For Francis, color played a key role in setting the tone: Ochres and greens in Anthony's apartment reflect his old age and personality. For Anne’s flat, Francis selected pastels and soft blues, as blue became a narrative device. Later, for instance, you’ll find harsher blues in the doctor's office. “It needed to feel functional, not cold,’’ Francis told ELLE Decor in an e-mail.

For the apartment’s exterior shots, the production team chose a typical mansion block in the Maida Vale neighborhood of West London. Inside, Francis incorporated subtle nods to British architects C.F.A. Voysey and Norman Shaw in the details, such as the internal doors that had an ‘‘Arts and Crafts flavor,’’ Francis said. “I love Arts and Crafts architecture and design in general. The architraves and moldings of the doors reflected Voysey details.’’

2

Ma Rainey’s Black Bottom

ma rainey's black bottom 2020 l to r chadwick boseman "levee", dusan brown "sylvester", colman domingo "cutler", michael potts "slow drag", viola davis "ma rainey", glynn turman "toldeo" cr david lee  netflix
David Lee / Courtesy of Netflix

Production design by Mark Ricker; set decoration by Karen O'Hara and Diana Stoughton.

Although George C. Wolfe’s adaptation of August Wilson’s 1982 play Ma Rainey's Black Bottom is a vignette of the music scene of the Roaring ’20s, glitz and glamour are far from what Ma Rainey (Viola Davis), ‘‘Queen of the Blues,’’ and her band (Chadwick Boseman, Coleman Domingo, Michael Potts, and Glynn Turman) experience in Chicago, as the singer fights for control over her music in a time of racial prejudices and injustices.

The film is set in Chicago but was actually filmed in Wilson’s hometown of Pittsburgh, so production designer Mark Ricker had some studying to do to get all the details of a 1920s-era Windy City right and ready for action.

Ricker was able to find the perfect location for the recording studio fitting Wolfe’s description: “a fantastic small vaudeville Victorian theater,” according to production notes. Unfortunately, a few days before shooting, that location fell through, so Ricker and his team built a studio on a soundstage. In the end the mishap worked in their favor, as they were able to add details that they wouldn’t have in the other location.

A huge part of the film was the claustrophobic atmosphere and heat the characters were feeling (indoors and outdoors) that, in turn, would make viewers uncomfortable. The design of a basement rehearsal room was especially crucial. Although Wolfe pictured a windowless room, Ricker and the cinematographer, Tobias Schliessler, decided to add one window to display the source of the heat and add a temporal quality. “We were literally going to track the light moving over the course of the film, and we’re very cognizant of the light as it pertains to the heat on this hot day in July in Chicago in 1927,” Ricker noted.

3

Mank

production design oscar nominee  mank
NETFLIX

Production design by Donald Graham Burt; set decoration by Jan Pascale.

☆ ☆ ☆

- Assigned task
In the passage on film production design, explain in one to three sentences why Ricker and Schliessler gave the basement rehearsal room a window when Wolfe had pictured it without one.

☆ ☆ ☆

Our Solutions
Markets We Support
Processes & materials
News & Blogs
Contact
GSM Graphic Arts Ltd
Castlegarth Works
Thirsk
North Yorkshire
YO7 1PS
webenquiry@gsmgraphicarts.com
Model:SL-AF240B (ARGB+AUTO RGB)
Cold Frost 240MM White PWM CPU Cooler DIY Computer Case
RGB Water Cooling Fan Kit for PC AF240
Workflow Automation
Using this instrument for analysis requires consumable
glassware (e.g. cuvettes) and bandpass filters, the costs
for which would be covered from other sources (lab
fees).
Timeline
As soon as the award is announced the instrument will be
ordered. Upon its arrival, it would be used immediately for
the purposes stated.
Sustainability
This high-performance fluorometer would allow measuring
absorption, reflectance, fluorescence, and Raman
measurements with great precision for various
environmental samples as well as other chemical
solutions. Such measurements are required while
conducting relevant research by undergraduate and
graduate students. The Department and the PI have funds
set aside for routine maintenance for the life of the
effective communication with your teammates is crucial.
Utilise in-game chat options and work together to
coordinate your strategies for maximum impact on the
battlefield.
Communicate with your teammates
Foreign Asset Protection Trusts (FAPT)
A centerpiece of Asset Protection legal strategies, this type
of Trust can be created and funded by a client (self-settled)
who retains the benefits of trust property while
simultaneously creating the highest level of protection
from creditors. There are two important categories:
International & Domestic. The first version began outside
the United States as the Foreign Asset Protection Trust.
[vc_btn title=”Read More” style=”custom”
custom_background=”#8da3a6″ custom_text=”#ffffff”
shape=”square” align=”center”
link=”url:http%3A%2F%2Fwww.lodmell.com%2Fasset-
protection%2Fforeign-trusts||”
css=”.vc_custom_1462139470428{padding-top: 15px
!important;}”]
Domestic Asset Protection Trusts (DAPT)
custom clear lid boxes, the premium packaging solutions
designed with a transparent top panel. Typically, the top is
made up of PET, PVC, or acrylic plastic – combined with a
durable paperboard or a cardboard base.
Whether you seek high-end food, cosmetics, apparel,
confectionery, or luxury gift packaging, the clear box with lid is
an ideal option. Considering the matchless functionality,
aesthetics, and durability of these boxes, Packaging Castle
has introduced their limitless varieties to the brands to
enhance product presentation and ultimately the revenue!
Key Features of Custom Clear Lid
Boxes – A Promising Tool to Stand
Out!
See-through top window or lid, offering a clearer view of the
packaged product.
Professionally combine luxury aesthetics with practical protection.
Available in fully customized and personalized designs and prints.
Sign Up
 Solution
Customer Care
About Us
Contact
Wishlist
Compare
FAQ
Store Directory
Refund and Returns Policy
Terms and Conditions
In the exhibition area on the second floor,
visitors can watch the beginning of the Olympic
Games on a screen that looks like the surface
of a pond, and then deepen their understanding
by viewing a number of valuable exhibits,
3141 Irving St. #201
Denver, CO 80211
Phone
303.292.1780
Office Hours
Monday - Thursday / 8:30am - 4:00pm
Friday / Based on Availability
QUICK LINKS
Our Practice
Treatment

☆ ☆ ☆

- Response
They added the window to show where the heat was coming from and to add a temporal quality. It let them track the light moving over the course of the film, in keeping with the heat of a hot July day in Chicago in 1927.